The Minister of Agriculture and Rural Development, Muhammad Sabo Nanono, said the recent flood disaster washed away over 450,000 hectares of rice farmlands and other crops in Kebbi State.
Nonono, according to a statement yesterday by the ministry, said this in Kebbi during an assessment of the devastation caused by floods in the state.
He said the Federal Government was set to get improved seeds and other intervention for affected farmers to restart planting as soon as the rains recede.

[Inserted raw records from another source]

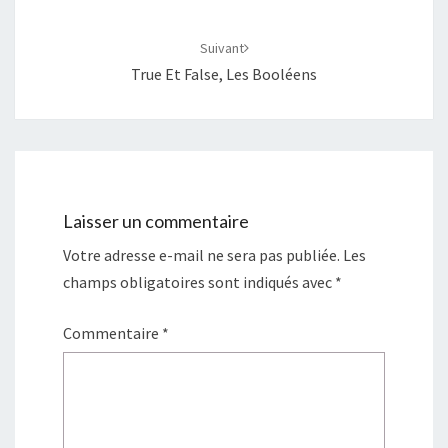
Suivant
True Et False, Les Booléens
Laisser un commentaire
Votre adresse e-mail ne sera pas publiée.
Les
champs obligatoires sont indiqués avec
*
Commentaire
*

He said it was one of the worst disasters witnessed in recent times and said his visit was to restore hope and build up confidence for the farmers in the state.
Meanwhile, the Maize Association of Nigeria has said it is launching a massive dry season commercial production for the first time in the history of the country targeting 500,000 hectares of land beginning from November.
Its president, Bello Abubakar Funtua, told Daily Trust that this was to mitigate the impact of the recent flood that swept away thousands of hectares of farmlands in some states.
“In order to bridge the deficit occasioned by the effects of the COVID-19 pandemic, recent floods and drought in some parts of the country, the association would embark on dry season farming at commercial level to scale up production,” he said.